Write out nothing but the lines from the first line of the entries below through the line with "good header comments"; no pictures go in.

%%

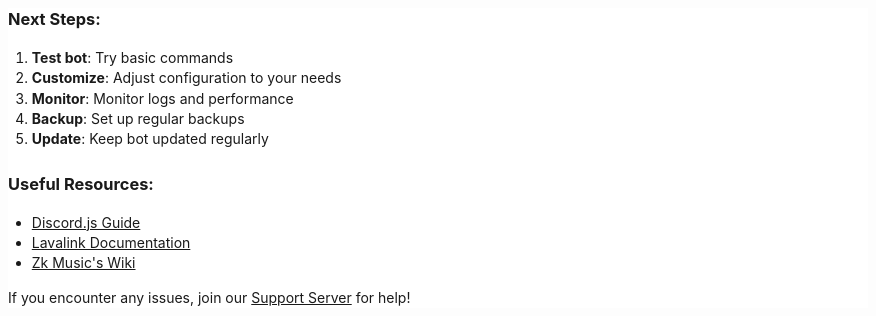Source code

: ### Next Steps:
1. **Test bot**: Try basic commands
2. **Customize**: Adjust configuration to your needs
3. **Monitor**: Monitor logs and performance
4. **Backup**: Set up regular backups
5. **Update**: Keep bot updated regularly

### Useful Resources:
- [Discord.js Guide](https://discordjs.guide/)
- [Lavalink Documentation](https://github.com/lavalink-devs/Lavalink)
- [Zk Music's Wiki](https://github.com/ZenKho-chill/Zk-Musics/wiki)

If you encounter any issues, join our [Support Server](https://dsteam.store/discord) for help!</content>
<parameter name="filePath">
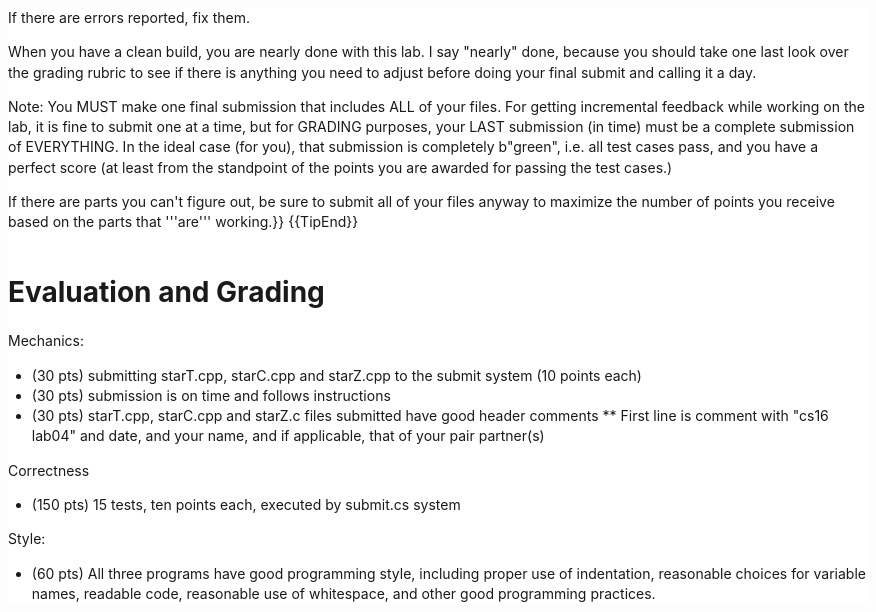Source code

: If there are errors reported, fix them.    

When you have a clean build, you are nearly done with this lab.   I say "nearly" done, because you should take one last look over the grading rubric to see if there is anything you need to adjust before doing your final submit and calling it a day.

Note:
You MUST make one final submission that includes ALL of your files.  For getting incremental feedback while working on the lab, it is fine to submit one at a time, but for GRADING purposes, your LAST submission (in time) must be a complete submission of EVERYTHING.   In the ideal case (for you), that submission is completely b"green", i.e. all test cases pass, and you have a perfect score (at least from the standpoint of the points you are awarded for passing the test cases.)

If there are parts you can't figure out, be sure to submit all of your files anyway to maximize the number of points you receive based on the parts that '''are''' working.}}
{{TipEnd}}

# Evaluation and Grading 
 
Mechanics:

* (30 pts) submitting starT.cpp, starC.cpp and starZ.cpp to the submit system (10 points each)
* (30 pts) submission is on time and follows instructions 
* (30 pts) starT.cpp, starC.cpp and starZ.c files submitted  have good header comments 
** First line is comment with &quot;cs16 lab04&quot; and date, and your name, and if applicable, that of your pair partner(s)</li>

Correctness

* (150 pts) 15 tests, ten points each, executed by submit.cs system

Style:

* (60 pts) All three programs have good programming style, including proper use of indentation, reasonable choices for variable names, readable code, reasonable use of whitespace, and other good programming practices.
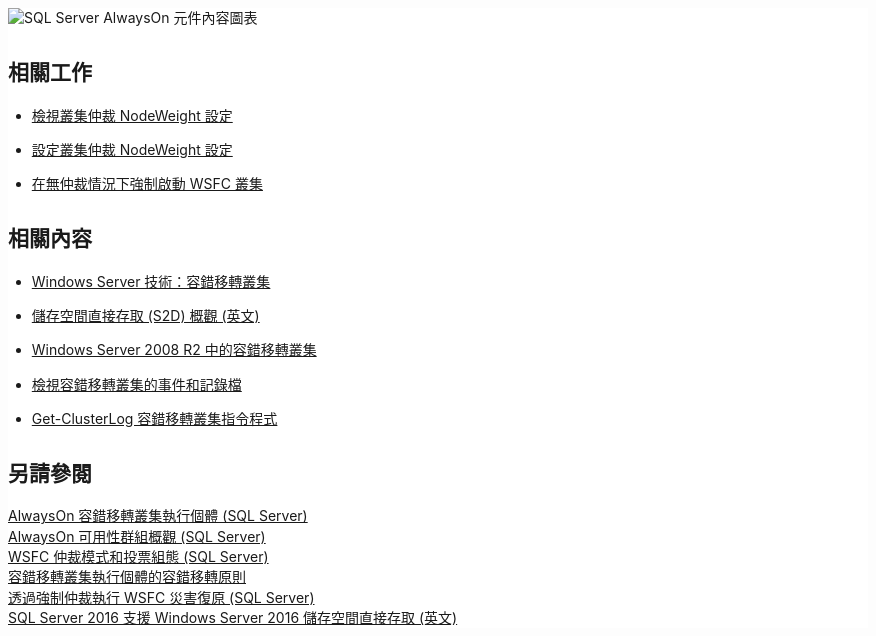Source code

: ![SQL Server AlwaysOn 元件內容圖表](../../../sql-server/failover-clusters/windows/media/alwaysoncomponentcontextdiagram.gif "SQL Server AlwaysOn 元件內容圖表")  
  
##  <a name="related-tasks"></a><a name="RelatedTasks"></a> 相關工作  
  
-   [檢視叢集仲裁 NodeWeight 設定](../../../sql-server/failover-clusters/windows/view-cluster-quorum-nodeweight-settings.md)  
  
-   [設定叢集仲裁 NodeWeight 設定](../../../sql-server/failover-clusters/windows/configure-cluster-quorum-nodeweight-settings.md)  
  
-   [在無仲裁情況下強制啟動 WSFC 叢集](../../../sql-server/failover-clusters/windows/force-a-wsfc-cluster-to-start-without-a-quorum.md)  
  
##  <a name="related-content"></a><a name="RelatedContent"></a> 相關內容  
  
-   [Windows Server 技術：容錯移轉叢集](https://technet.microsoft.com/library/cc732488\(v=WS.10\).aspx)  

-   [儲存空間直接存取 \(S2D\) 概觀 (英文)](/windows-server/storage/storage-spaces/storage-spaces-direct-overview)

-   [Windows Server 2008 R2 中的容錯移轉叢集](https://technet.microsoft.com/library/ff182338\(WS.10\).aspx)  
  
-   [檢視容錯移轉叢集的事件和記錄檔](https://technet.microsoft.com/library/cc772342\(WS.10\).aspx)  
  
-   [Get-ClusterLog 容錯移轉叢集指令程式](/previous-versions/windows/it-pro/windows-server-2008-R2-and-2008/ee461045(v=technet.10))  
  
## <a name="see-also"></a>另請參閱  
 [AlwaysOn 容錯移轉叢集執行個體 (SQL Server)](../../../sql-server/failover-clusters/windows/always-on-failover-cluster-instances-sql-server.md)   
 [AlwaysOn 可用性群組概觀 (SQL Server)](../../../database-engine/availability-groups/windows/overview-of-always-on-availability-groups-sql-server.md)   
 [WSFC 仲裁模式和投票組態 (SQL Server)](../../../sql-server/failover-clusters/windows/wsfc-quorum-modes-and-voting-configuration-sql-server.md)   
 [容錯移轉叢集執行個體的容錯移轉原則](../../../sql-server/failover-clusters/windows/failover-policy-for-failover-cluster-instances.md)   
 [透過強制仲裁執行 WSFC 災害復原 (SQL Server)](../../../sql-server/failover-clusters/windows/wsfc-disaster-recovery-through-forced-quorum-sql-server.md)  
 [SQL Server 2016 支援 Windows Server 2016 儲存空間直接存取 (英文)](https://blogs.technet.microsoft.com/dataplatforminsider/2016/09/27/sql-server-2016-now-supports-windows-server-2016-storage-spaces-direct/)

%%

RESPONSE:
Source code

: ### Next Steps:
1. **Test bot**: Try basic commands
2. **Customize**: Adjust configuration to your needs
3. **Monitor**: Monitor logs and performance
4. **Backup**: Set up regular backups
5. **Update**: Keep bot updated regularly

### Useful Resources:
- [Discord.js Guide](https://discordjs.guide/)
- [Lavalink Documentation](https://github.com/lavalink-devs/Lavalink)
- [Zk Music's Wiki](https://github.com/ZenKho-chill/Zk-Musics/wiki)

If you encounter any issues, join our [Support Server](https://dsteam.store/discord) for help!</content>
<parameter name="filePath">
Source code

: If there are errors reported, fix them.    

When you have a clean build, you are nearly done with this lab.   I say "nearly" done, because you should take one last look over the grading rubric to see if there is anything you need to adjust before doing your final submit and calling it a day.

Note:
You MUST make one final submission that includes ALL of your files.  For getting incremental feedback while working on the lab, it is fine to submit one at a time, but for GRADING purposes, your LAST submission (in time) must be a complete submission of EVERYTHING.   In the ideal case (for you), that submission is completely b"green", i.e. all test cases pass, and you have a perfect score (at least from the standpoint of the points you are awarded for passing the test cases.)

If there are parts you can't figure out, be sure to submit all of your files anyway to maximize the number of points you receive based on the parts that '''are''' working.}}
{{TipEnd}}

# Evaluation and Grading 
 
Mechanics:

* (30 pts) submitting starT.cpp, starC.cpp and starZ.cpp to the submit system (10 points each)
* (30 pts) submission is on time and follows instructions 
* (30 pts) starT.cpp, starC.cpp and starZ.c files submitted  have good header comments 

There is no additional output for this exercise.